Please give back, word for word, only the lines starting at the one containing "Basic planning constraints." and ending at the one containing "all s, t. (10)" within the material below.

START DATA

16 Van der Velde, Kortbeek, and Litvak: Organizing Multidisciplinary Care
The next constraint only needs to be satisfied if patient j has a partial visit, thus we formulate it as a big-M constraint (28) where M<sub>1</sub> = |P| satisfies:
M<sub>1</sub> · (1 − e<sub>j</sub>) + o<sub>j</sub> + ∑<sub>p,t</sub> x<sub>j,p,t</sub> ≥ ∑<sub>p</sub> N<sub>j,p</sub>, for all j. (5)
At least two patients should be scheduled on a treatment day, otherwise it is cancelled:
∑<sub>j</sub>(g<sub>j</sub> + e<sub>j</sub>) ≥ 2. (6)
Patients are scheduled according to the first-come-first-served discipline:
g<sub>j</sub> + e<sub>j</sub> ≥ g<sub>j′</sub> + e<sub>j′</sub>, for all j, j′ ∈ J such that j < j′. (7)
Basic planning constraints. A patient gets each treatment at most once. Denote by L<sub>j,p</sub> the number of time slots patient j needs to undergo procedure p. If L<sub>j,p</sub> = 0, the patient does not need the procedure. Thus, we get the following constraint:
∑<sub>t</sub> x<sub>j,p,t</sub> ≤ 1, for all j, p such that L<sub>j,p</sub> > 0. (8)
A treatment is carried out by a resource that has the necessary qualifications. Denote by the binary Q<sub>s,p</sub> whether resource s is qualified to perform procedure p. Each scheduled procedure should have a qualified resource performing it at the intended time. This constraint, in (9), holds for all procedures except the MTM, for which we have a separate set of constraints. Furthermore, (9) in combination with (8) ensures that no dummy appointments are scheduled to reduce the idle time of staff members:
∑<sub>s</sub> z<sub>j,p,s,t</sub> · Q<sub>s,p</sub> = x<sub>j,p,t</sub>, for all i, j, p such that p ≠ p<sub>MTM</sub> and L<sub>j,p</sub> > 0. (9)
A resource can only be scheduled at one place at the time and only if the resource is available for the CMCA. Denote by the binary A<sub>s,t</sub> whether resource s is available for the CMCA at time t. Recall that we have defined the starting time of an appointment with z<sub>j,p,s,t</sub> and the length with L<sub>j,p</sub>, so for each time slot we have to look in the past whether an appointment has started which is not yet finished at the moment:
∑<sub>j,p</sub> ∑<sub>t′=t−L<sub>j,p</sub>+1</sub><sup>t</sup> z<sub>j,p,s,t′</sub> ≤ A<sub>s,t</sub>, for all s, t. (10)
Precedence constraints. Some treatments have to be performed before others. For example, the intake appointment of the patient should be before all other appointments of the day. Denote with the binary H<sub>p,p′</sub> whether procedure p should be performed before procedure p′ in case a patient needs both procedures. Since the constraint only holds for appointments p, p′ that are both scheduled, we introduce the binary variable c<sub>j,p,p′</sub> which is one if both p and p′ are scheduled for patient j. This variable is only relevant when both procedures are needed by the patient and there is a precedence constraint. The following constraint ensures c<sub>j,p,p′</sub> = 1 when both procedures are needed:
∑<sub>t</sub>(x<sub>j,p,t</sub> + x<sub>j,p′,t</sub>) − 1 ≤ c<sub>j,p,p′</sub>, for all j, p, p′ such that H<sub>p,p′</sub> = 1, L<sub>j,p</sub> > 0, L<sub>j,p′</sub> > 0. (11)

END DATA

[ANSWER SPACE]
Basic planning constraints. A patient gets each treatment at most once. Denote by L<sub>j,p</sub> the number of time slots patient j needs to undergo procedure p. If L<sub>j,p</sub> = 0, the patient does not need the procedure. Thus, we get the following constraint:
∑<sub>t</sub> x<sub>j,p,t</sub> ≤ 1, for all j, p such that L<sub>j,p</sub> > 0. (8)
A treatment is carried out by a resource that has the necessary qualifications. Denote by the binary Q<sub>s,p</sub> whether resource s is qualified to perform procedure p. Each scheduled procedure should have a qualified resource performing it at the intended time. This constraint, in (9), holds for all procedures except the MTM, for which we have a separate set of constraints. Furthermore, (9) in combination with (8) ensures that no dummy appointments are scheduled to reduce the idle time of staff members:
∑<sub>s</sub> z<sub>j,p,s,t</sub> · Q<sub>s,p</sub> = x<sub>j,p,t</sub>, for all i, j, p such that p ≠ p<sub>MTM</sub> and L<sub>j,p</sub> > 0. (9)
A resource can only be scheduled at one place at the time and only if the resource is available for the CMCA. Denote by the binary A<sub>s,t</sub> whether resource s is available for the CMCA at time t. Recall that we have defined the starting time of an appointment with z<sub>j,p,s,t</sub> and the length with L<sub>j,p</sub>, so for each time slot we have to look in the past whether an appointment has started which is not yet finished at the moment:
∑<sub>j,p</sub> ∑<sub>t′=t−L<sub>j,p</sub>+1</sub><sup>t</sup> z<sub>j,p,s,t′</sub> ≤ A<sub>s,t</sub>, for all s, t. (10)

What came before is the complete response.